After I visit the error link above I see:-



Cannot access: /var/lib/hadoop-yarn/cache/yarn/nm-local-dir/usercache/cloudera/appcache/application_1438833065513_0010/container_1438833065513_0010_01_000001/pig-job_1438833065513_0010.log. Note: You are a Hue admin but not a HDFS superuser (which is "hdfs").

[Errno 2] File /var/lib/hadoop-yarn/cache/yarn/nm-local-dir/usercache/cloudera/appcache/application_1438833065513_0010/container_1438833065513_0010_01_000001/pig-job_1438833065513_0010.log not found

Also I see:-


<file script.pig, line 1, column 35> pig script failed to validate: org.apache.pig.backend.executionengine.ExecException: ERROR 1070: Could not resolve org.apache.hcatalog.pig.HCatLoader using imports: [, java.lang., org.apache.pig.builtin., org.apache.pig.impl.builtin.]

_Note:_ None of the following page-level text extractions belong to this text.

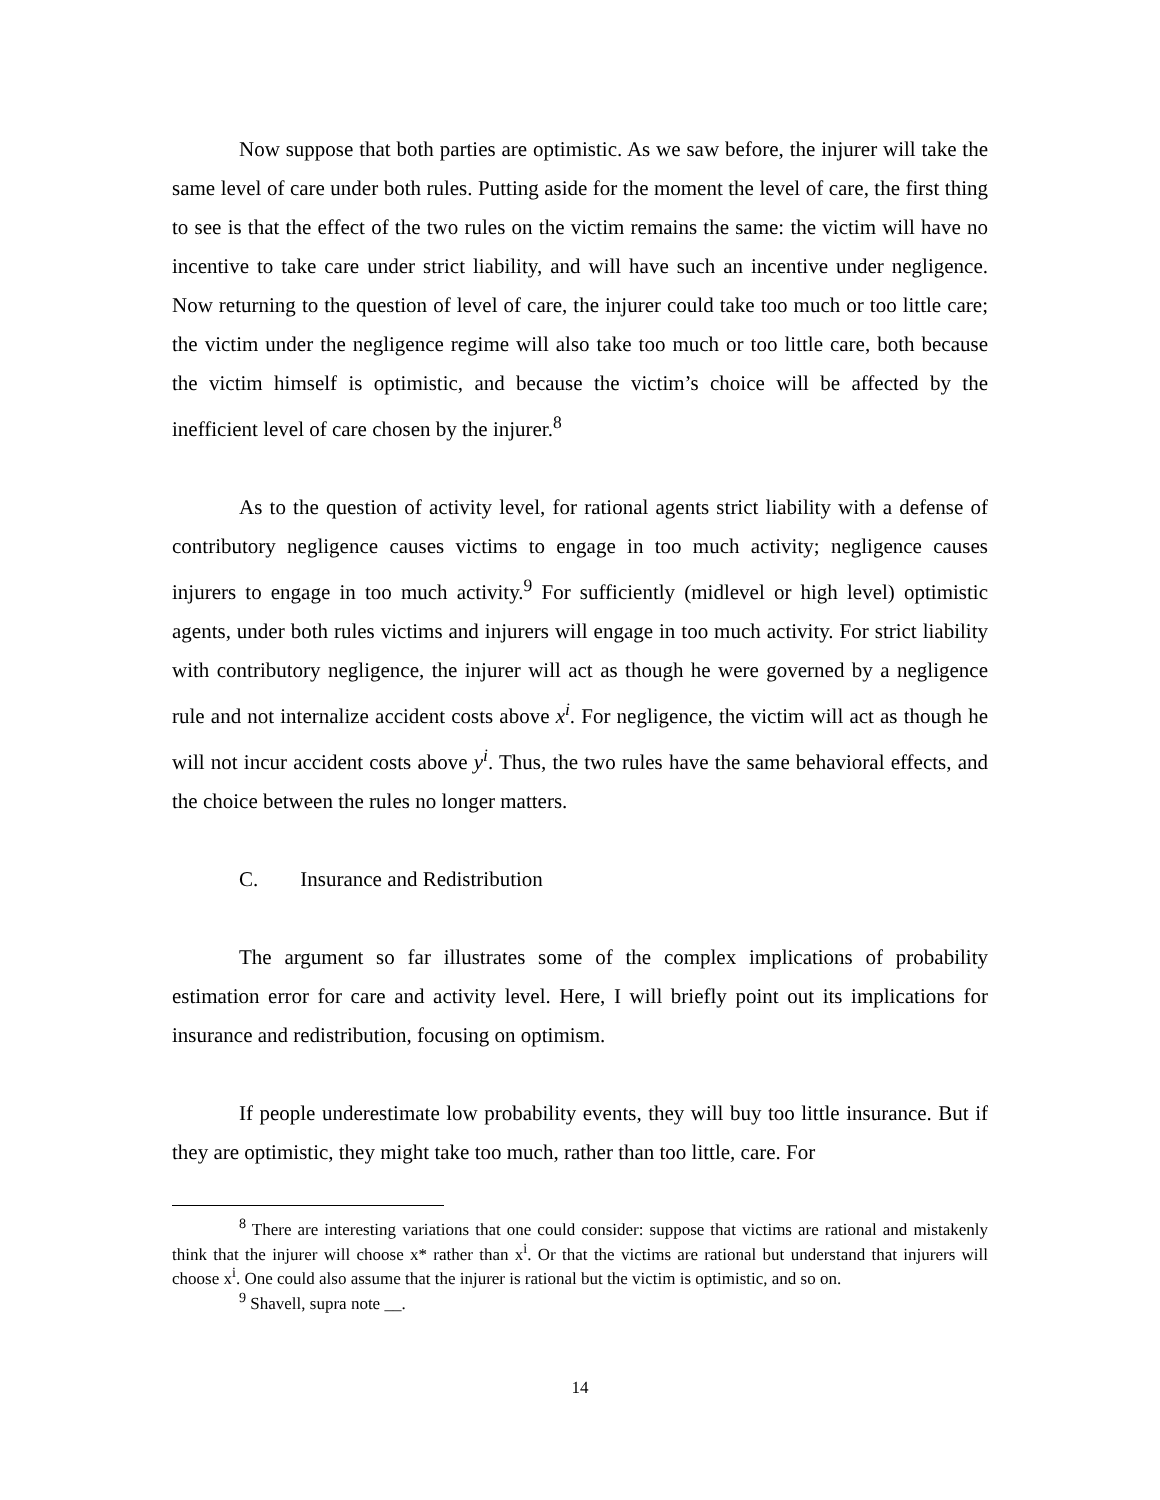Now suppose that both parties are optimistic. As we saw before, the injurer will take the same level of care under both rules. Putting aside for the moment the level of care, the first thing to see is that the effect of the two rules on the victim remains the same: the victim will have no incentive to take care under strict liability, and will have such an incentive under negligence. Now returning to the question of level of care, the injurer could take too much or too little care; the victim under the negligence regime will also take too much or too little care, both because the victim himself is optimistic, and because the victim’s choice will be affected by the inefficient level of care chosen by the injurer.<sup>8</sup>
As to the question of activity level, for rational agents strict liability with a defense of contributory negligence causes victims to engage in too much activity; negligence causes injurers to engage in too much activity.<sup>9</sup> For sufficiently (midlevel or high level) optimistic agents, under both rules victims and injurers will engage in too much activity. For strict liability with contributory negligence, the injurer will act as though he were governed by a negligence rule and not internalize accident costs above x<sup>i</sup>. For negligence, the victim will act as though he will not incur accident costs above y<sup>i</sup>. Thus, the two rules have the same behavioral effects, and the choice between the rules no longer matters.
C. Insurance and Redistribution
The argument so far illustrates some of the complex implications of probability estimation error for care and activity level. Here, I will briefly point out its implications for insurance and redistribution, focusing on optimism.
If people underestimate low probability events, they will buy too little insurance. But if they are optimistic, they might take too much, rather than too little, care. For
<sup>8</sup> There are interesting variations that one could consider: suppose that victims are rational and mistakenly think that the injurer will choose x* rather than x<sup>i</sup>. Or that the victims are rational but understand that injurers will choose x<sup>i</sup>. One could also assume that the injurer is rational but the victim is optimistic, and so on.
<sup>9</sup> Shavell, supra note __.
14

Can anyone guide me in solving this issue.


New Contributor

When I use:-

 stock_a = LOAD '/user/hive/warehouse/nyse_stocks/NYSE-2000-2001.tsv.gz' USING PigStorage() as (exchange:chararray, stock_symbol:chararray, date:chararray, stock_price_open:float,stock_price_high:float, stock_price_low:float,stock_price_close:float,stock_volume:double, stock_price_adj_close:float);


instead of

stock_a = LOAD 'nyse_stocks' USING org.apache.hcatalog.pig.HCatLoader();



the query executes successfully.


Not sure what's the problem while using HCatalog.

Cloudera Employee

Hi G_Arti,


Could you try using org.apache.hive.hcatalog.pig.HCatLoader() instead of org.apache.hcatalog.pig.HCatLoader() ?


As part of HCatalog moving to the Hive project, all client facing classes were moved to from org.apache.hcatalog to

 org.apache.hive.hcatalog resulting in the org.apache.hcatalog being deprecated starting CDH 5.3.